Jean has perfected the art of forgetting. Things, people, old bruises on his heart that’s always been too loyal and good until the day he brought someone home, and their laced up fingers had his father take his half-empty bottle of booze and throw it against his head along with the word “fag”. It’s been lonely and cold since then. Scholarship, study of medicine. Honorable doctor. What a talented young man, his colleagues say. His bed’s only for him, has been ever since the laceration on his forehead healed.

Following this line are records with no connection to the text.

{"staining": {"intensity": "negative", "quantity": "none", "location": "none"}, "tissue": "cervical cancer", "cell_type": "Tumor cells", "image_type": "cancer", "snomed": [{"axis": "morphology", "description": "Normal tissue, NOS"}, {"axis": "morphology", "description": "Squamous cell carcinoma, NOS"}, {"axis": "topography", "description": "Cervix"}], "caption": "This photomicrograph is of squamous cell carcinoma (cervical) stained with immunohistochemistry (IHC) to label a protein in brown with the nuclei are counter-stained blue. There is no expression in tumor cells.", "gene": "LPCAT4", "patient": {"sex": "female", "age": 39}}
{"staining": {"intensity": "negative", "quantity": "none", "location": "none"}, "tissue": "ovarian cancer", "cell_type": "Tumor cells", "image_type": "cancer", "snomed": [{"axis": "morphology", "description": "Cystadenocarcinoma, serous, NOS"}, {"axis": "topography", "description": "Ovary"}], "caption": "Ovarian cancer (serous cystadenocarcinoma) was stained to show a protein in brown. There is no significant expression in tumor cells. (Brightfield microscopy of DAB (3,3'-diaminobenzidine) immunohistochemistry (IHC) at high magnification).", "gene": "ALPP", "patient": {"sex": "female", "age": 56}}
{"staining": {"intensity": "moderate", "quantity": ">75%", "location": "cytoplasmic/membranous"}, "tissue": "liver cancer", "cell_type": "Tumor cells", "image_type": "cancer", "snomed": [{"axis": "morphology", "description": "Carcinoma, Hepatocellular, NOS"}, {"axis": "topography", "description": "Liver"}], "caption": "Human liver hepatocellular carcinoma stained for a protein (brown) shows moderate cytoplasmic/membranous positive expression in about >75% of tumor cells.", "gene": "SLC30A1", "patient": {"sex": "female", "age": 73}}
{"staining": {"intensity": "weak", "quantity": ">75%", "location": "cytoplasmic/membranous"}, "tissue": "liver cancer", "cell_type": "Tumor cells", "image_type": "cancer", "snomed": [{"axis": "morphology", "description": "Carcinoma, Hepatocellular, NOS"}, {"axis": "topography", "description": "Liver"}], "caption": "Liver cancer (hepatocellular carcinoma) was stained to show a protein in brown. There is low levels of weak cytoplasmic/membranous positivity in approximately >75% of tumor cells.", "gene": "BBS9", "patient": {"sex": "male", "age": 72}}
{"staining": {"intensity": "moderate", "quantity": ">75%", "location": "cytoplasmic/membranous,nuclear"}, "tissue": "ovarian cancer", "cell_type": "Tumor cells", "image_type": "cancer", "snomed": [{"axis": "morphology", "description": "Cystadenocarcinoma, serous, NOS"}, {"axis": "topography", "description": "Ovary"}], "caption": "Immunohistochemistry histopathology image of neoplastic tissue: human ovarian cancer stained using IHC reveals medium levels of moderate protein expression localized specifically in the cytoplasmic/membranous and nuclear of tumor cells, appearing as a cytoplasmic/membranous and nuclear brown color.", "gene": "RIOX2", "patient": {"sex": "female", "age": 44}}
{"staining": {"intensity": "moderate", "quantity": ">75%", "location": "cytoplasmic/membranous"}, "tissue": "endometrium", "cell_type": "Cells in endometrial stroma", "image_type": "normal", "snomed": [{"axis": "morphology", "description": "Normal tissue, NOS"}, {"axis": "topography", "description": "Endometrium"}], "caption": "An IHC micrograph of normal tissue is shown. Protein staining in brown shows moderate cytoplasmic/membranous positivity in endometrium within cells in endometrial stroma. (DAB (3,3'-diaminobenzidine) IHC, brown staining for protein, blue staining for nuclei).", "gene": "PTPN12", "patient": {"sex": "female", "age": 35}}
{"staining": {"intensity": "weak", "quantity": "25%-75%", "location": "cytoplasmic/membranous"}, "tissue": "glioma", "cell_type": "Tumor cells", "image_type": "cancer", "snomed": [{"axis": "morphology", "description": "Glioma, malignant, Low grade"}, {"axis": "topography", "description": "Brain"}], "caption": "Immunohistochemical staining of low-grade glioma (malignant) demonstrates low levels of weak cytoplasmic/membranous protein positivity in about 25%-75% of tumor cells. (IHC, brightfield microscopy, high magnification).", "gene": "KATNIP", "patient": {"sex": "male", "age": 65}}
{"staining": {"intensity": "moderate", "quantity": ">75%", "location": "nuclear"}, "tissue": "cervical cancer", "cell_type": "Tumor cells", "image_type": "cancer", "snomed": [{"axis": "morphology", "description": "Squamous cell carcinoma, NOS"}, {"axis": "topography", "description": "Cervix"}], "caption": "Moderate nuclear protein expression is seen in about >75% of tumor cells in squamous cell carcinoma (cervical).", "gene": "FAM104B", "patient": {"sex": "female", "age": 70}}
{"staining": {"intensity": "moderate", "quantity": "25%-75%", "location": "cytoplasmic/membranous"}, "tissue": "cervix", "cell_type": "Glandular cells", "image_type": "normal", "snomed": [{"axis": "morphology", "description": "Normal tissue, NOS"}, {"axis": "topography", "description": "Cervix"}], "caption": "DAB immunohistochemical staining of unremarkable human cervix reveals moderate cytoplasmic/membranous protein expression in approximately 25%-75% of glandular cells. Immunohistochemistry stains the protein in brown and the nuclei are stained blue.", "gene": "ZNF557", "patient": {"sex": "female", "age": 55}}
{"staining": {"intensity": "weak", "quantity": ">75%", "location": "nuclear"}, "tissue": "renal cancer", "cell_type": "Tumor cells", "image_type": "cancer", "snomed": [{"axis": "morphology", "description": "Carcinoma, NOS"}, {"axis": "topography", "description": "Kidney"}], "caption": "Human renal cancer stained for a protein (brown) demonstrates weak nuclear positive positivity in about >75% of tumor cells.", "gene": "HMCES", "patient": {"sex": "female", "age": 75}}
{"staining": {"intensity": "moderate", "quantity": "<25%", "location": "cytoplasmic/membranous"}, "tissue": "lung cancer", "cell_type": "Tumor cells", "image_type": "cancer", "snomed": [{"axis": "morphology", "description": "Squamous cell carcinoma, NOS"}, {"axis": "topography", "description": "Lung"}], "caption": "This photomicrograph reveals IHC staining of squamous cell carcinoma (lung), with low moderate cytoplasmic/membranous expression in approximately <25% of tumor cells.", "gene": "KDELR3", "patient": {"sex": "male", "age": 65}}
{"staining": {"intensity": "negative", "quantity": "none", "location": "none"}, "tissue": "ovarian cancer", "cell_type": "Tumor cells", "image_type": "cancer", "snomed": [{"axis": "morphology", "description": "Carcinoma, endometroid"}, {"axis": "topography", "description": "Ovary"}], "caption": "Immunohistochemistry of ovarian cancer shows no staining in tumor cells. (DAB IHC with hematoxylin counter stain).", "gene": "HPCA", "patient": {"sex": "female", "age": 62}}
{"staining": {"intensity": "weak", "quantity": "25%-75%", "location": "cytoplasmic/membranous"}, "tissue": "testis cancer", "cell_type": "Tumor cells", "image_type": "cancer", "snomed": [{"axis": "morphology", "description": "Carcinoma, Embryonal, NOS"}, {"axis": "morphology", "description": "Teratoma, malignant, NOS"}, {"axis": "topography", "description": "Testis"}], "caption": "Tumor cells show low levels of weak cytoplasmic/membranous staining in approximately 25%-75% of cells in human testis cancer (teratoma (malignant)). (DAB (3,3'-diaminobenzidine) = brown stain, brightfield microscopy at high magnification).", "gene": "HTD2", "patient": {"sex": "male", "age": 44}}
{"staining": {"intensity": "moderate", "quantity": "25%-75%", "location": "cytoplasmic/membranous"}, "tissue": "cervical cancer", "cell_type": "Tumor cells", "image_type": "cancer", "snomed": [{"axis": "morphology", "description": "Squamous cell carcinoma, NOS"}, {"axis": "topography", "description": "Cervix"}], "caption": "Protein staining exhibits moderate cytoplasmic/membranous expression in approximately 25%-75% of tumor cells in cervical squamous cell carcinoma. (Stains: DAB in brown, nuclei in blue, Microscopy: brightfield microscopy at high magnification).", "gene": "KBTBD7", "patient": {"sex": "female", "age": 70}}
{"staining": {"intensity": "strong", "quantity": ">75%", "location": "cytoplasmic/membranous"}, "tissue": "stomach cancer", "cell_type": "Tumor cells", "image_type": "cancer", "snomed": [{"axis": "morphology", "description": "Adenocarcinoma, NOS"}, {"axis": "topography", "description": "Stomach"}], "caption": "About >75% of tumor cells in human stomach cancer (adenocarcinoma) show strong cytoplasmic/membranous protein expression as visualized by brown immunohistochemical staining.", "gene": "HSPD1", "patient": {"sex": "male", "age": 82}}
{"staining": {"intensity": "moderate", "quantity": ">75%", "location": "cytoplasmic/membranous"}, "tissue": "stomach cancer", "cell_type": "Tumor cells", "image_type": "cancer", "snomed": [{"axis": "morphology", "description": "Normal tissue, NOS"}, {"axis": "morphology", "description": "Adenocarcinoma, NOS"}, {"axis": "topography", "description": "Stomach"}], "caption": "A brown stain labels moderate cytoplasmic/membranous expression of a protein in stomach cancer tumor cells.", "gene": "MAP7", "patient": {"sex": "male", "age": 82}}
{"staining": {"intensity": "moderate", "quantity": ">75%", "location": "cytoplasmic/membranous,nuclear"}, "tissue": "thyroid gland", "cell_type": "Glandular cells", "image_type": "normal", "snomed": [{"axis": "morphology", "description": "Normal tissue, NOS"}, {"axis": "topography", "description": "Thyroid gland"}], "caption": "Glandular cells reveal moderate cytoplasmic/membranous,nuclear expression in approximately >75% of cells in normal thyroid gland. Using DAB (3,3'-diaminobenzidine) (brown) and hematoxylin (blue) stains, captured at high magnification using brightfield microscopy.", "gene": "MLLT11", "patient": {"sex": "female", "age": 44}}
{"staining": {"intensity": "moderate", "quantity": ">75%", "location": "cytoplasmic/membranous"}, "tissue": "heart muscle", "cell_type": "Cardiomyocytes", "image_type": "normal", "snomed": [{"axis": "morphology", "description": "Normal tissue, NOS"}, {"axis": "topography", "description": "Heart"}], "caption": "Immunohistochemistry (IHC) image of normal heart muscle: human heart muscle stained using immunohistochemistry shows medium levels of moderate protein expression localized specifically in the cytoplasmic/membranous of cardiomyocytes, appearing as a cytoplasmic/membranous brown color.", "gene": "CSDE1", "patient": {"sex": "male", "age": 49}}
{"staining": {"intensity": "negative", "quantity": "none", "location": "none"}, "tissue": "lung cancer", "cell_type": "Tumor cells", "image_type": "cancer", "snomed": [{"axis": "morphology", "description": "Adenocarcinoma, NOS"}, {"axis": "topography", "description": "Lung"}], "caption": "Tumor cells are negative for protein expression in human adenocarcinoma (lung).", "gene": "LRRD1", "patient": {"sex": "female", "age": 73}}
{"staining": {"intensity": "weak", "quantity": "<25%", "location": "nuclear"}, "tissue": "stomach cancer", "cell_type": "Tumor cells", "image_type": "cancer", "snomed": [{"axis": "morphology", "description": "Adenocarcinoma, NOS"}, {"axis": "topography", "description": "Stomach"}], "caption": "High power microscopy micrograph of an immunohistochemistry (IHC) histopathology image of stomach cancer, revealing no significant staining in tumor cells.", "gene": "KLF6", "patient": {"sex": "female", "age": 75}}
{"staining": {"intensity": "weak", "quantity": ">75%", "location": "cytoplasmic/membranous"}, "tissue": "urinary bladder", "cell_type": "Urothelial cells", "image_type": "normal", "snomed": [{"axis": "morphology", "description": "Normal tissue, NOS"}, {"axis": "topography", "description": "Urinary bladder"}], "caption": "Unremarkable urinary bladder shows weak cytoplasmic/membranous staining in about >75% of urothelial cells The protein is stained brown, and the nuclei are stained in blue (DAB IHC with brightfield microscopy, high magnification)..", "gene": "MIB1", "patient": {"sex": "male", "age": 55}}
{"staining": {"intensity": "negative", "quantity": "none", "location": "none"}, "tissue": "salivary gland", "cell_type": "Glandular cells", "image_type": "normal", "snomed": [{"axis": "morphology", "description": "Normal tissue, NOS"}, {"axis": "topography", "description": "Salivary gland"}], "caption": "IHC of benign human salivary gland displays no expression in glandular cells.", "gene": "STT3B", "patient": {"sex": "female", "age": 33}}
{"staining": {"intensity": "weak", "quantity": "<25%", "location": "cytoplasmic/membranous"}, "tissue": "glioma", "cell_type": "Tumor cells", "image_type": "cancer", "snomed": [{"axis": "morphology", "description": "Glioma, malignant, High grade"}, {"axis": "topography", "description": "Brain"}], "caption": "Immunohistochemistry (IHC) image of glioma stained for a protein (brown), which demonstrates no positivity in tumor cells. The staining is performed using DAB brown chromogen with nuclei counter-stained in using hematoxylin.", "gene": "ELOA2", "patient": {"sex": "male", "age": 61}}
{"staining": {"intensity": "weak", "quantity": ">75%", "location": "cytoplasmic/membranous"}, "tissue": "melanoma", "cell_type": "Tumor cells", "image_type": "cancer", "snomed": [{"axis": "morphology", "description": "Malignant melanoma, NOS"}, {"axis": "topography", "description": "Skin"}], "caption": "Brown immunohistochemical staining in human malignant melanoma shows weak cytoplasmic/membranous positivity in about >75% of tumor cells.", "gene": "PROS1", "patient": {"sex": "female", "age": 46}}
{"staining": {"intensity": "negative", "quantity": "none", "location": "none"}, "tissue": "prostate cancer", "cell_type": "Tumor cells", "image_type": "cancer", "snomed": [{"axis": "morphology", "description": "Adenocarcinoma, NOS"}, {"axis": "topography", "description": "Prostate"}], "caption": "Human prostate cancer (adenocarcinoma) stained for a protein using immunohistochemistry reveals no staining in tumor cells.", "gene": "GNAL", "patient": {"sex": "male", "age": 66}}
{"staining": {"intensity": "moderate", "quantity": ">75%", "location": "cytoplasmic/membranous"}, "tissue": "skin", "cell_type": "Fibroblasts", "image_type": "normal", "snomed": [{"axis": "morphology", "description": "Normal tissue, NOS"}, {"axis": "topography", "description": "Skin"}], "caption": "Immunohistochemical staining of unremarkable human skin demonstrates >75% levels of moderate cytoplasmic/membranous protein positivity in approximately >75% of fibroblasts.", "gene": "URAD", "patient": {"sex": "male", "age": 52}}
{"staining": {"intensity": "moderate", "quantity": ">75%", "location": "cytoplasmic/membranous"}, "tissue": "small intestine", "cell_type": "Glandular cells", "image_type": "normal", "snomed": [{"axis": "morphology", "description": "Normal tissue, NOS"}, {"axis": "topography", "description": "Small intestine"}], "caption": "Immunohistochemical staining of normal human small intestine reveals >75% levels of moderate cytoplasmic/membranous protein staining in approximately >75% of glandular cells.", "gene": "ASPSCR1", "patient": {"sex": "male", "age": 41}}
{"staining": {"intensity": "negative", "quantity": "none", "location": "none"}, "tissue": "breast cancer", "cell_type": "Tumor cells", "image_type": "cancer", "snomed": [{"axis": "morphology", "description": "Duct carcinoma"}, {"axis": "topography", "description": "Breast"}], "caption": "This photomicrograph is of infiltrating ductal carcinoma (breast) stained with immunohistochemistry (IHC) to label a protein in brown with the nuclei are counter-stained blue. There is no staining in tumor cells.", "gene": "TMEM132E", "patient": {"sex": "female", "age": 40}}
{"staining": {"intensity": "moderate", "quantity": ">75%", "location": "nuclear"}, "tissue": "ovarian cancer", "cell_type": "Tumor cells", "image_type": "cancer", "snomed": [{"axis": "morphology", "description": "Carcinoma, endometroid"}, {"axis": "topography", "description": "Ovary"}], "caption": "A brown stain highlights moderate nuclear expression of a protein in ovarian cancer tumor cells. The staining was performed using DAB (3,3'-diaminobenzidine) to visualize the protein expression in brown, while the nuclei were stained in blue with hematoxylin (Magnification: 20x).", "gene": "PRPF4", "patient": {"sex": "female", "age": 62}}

It’s 3 am and a gurney is shoved into his emergency room; several bruises and slashes on a young scared face, tears in dark fearful eyes and a sky full of freckles scattered over warm cheeks. Broken arm. Jean stitches what he has to, holds a calloused hand when the man who’s almost still a boy cries all night. He hears his story, and he knows that he’ll be lost and spiralling down an abyss that he’s barely just crawled out. “Fag”, the boy sobs, he’s been called. It echoes in Jean’s head, booms and roars and fucking sings.

His shift ends, and it doesn’t. He spends nights by his side. His name’s Marco. He’s beautiful and so heartbreakingly good that Jean curses the world, and it’s weeks after Marco’s out of hospital and on his couch “for just some time” when Jean comes home at 5 am, greeted by bright eyes with hope rising in them, and he wraps his arms around Marco, lips finding his, finally, and a little whisper between gasped breaths – “stay”.